## TEXT BLOCK
○ ○ ○
Streaming Database Architecture Explained: How It Works Under the Hood

If you have worked with traditional databases, you know the pattern: data lands in tables, and you run queries against it when you need answers. The database does all the heavy lifting at read time, scanning rows, joining tables, and computing aggregates on every request. This works fine until your data volume grows and your users expect fresh results every second instead of every hour.

A streaming database flips this model. Instead of computing results when you ask for them, it computes results as data arrives. The query runs once, and the database keeps the answer up to date continuously. No cron jobs, no batch refreshes, no stale dashboards.

But how does this actually work? What architectural decisions make continuous computation possible without reprocessing everything from scratch? This article breaks down the internal architecture of a streaming database, explains each layer, and shows you the concepts in action with verified SQL examples running on RisingWave v2.8.0.

What Makes a Streaming Database Different from a Traditional Database?
○ ○ ○
## DATASET RECORDS
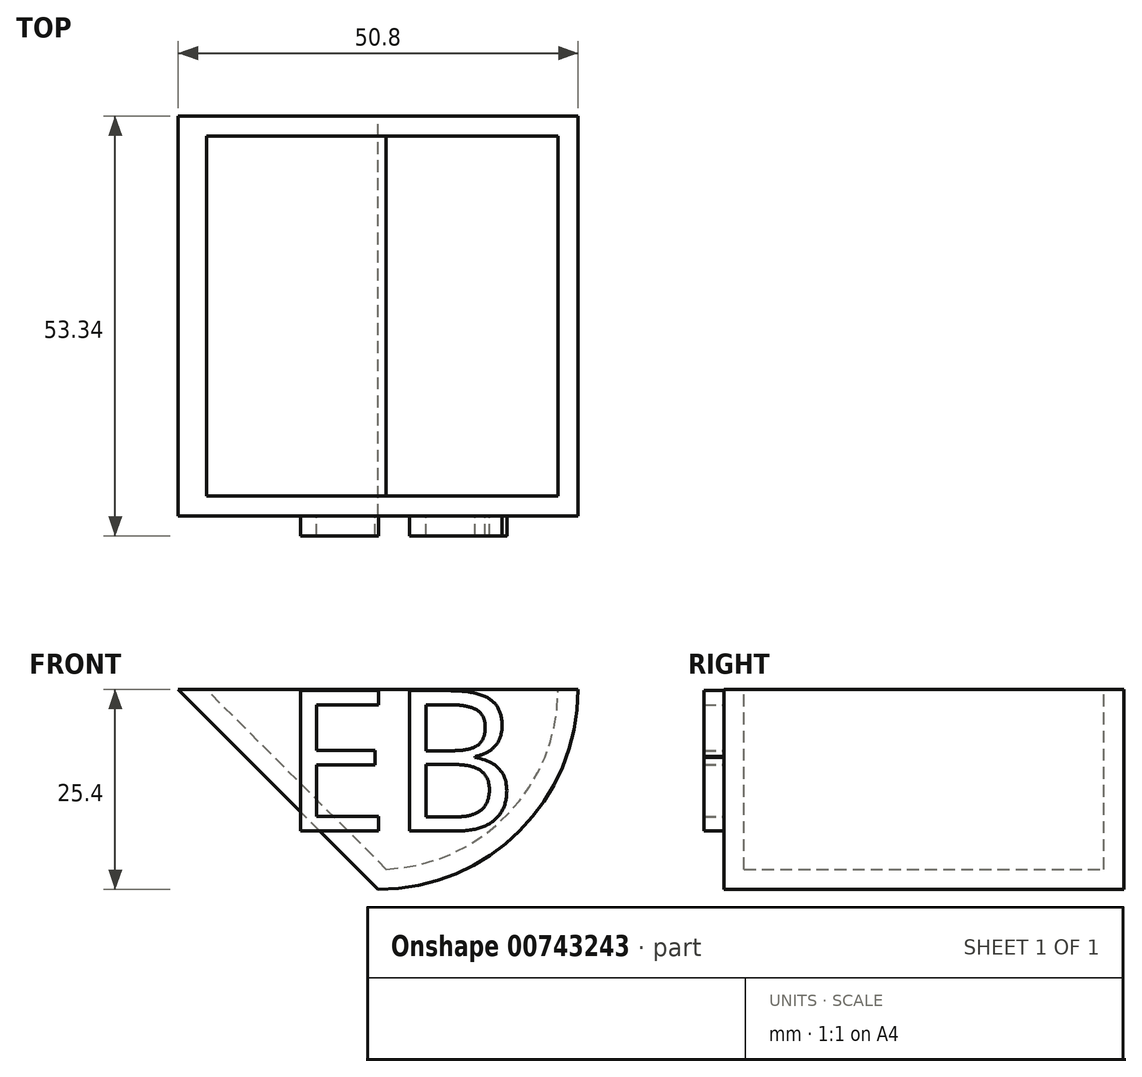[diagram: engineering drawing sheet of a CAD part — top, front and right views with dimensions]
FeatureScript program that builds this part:
annotation { "Feature Type Name" : "Feature", "Feature Type Description" : "" }
export const myFeature = defineFeature(function(context is Context, id is Id, definition is map)
    precondition{}
    {
        {
            var Q0;
            Q0=qCreatedBy(makeId("Front.planeOp"),FACE);
            var sketch = newSketch(context, id + "F0", { "sketchPlane" : qUnion([Q0])});
            skLineSegment(sketch, "E0.bottom", {"start": v(-50.8, 1.6) * mm, "end": v(0, 1.6) * mm});
            skLineSegment(sketch, "E1", {"start": v(-25.4, -23.8) * mm, "end": v(-50.8, 1.6) * mm});
            skArc(sketch, "E2", {"start": v(-25.4, -23.8) * mm, "mid": v(-7.44, -16.36) * mm, "end": v(0, 1.6) * mm});
            skPoint(sketch, "E3.orphan", {"position": v(-50.8, -23.8) * mm});
            skPoint(sketch, "E0.right.end.orphan", {"position": v(0, -23.8) * mm});
            skSolve(sketch);
        }
        {
            var Q0;
            Q0=makeQuery(id+"F0.imprint","IMPRINT",FACE,{"disambiguationData":[TD([[makeQuery(id+"F0.imprint","IMPRINT",EDGE,{"derivedFrom":sQuery(id+"F0.wireOp",EDGE,"E0.bottom")}),-1.0]])]});
            extrude(context, id + "F1", {"entities" : qUnion([Q0]), "depth" : 50.8 * mm, "offsetDistance" : 25.4 * mm});
        }
        {
            var Q0;
            Q0=makeQuery(id+"F1.opExtrude","SWEPT_FACE",FACE,{"disambiguationData":[OSD([sQuery(id+"F0.wireOp",EDGE,"E0.bottom")])]});
            shell(context, id + "F2", {"entities" : qUnion([Q0]), "thickness" : 2.54 * mm});
        }
        {
            var Q0;
            Q0=makeQuery(id+"F1.opExtrude","CAP_FACE",FACE,{"disambiguationData":[OSD([sQuery(id+"F0.wireOp",EDGE,"E0.bottom"),sQuery(id+"F0.wireOp",EDGE,"E1"),sQuery(id+"F0.wireOp",EDGE,"E2")])],"isStart":false});
            var sketch = newSketch(context, id + "F3", { "sketchPlane" : qUnion([Q0])});
            skText(sketch, "E4", { "text": "EB", "fontName": "OpenSans-Regular.ttf"});
            const initialGuessF3  = {"E4": [-0.03772, -0.01636, 1, 0, 0.01796]};
            skSetInitialGuess(sketch, initialGuessF3);
            skSolve(sketch);
        }
        {
            var Q0;
            Q0 = qSketchRegion(id + "F3", true);
            extrude(context, id + "F4", {"entities" : qUnion([Q0]), "operationType" : NewBodyOperationType.ADD, "depth" : 2.54 * mm, "offsetDistance" : 25.4 * mm});
        }
    });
○ ○ ○
Transcribe the stretch of the streaming database article from "A streaming database flips" through "no stale dashboards.".

A streaming database flips this model. Instead of computing results when you ask for them, it computes results as data arrives. The query runs once, and the database keeps the answer up to date continuously. No cron jobs, no batch refreshes, no stale dashboards.